S&P Global cited the same reasons for raising its outlook from stable to positive, while maintaining its BBB+ rating on the state’s general obligation bonds and BBB rating for other bonds secured by annual state appropriations.

“The outlook revision reflects our view that the decisions made by the state on how to spend surplus revenues in fiscal years 2021 and 2022 could position New Jersey to materially improve its long-term liability profile,” S&P Global Ratings credit analyst Tiffany Tribbitt said in a news release issued Tuesday.

S&P said the state’s efforts to improve pension funding supported the improved outlook, but it was not changing the state’s BBB+ general obligation bond rating because of the state’s “large structural operating deficit, which we calculate at 9.5% of appropriations in fiscal 2022.”

Gov. Phil Murphy welcomed the news from the Wall Street credit rating agencies.

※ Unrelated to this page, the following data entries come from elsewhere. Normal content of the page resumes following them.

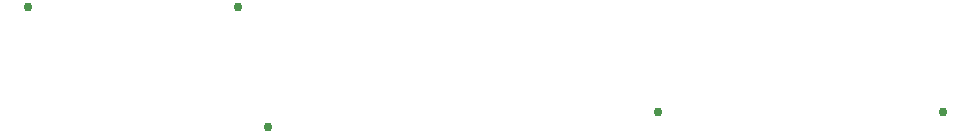
<source format=gbr>
G04 EAGLE Gerber RS-274X export*
G75*
%MOMM*%
%FSLAX34Y34*%
%LPD*%
%INVias*%
%IPPOS*%
%AMOC8*
5,1,8,0,0,1.08239X$1,22.5*%
G01*
%ADD10C,0.756400*%


D10*
X609600Y139700D03*
X76200Y228600D03*
X254000Y228600D03*
X850900Y139700D03*
X279400Y127000D03*
M02*

</source>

“We have been entrusted by the people of New Jersey to get our fiscal house in order,” Murphy said in a statement on Wednesday. “The S&P Global Ratings outlook upgrade, in addition to the recent outlook upgrade from Moody’s, shows that we’ve made significant progress, all while creating a more fair and equitable playing field for the working families of this state.”

NJBIA Vice President of Government Affairs Christopher Emigholz said Thursday NJBIA is pleased to see New Jersey’s bond outlook revised upward and agreed with S&P Global that the state’s structural operating deficit is a problem that must be addressed.

“Real structural reform is needed to truly get our fiscal house in order and actually improve the credit rating rather than just the outlook,” Emigholz said.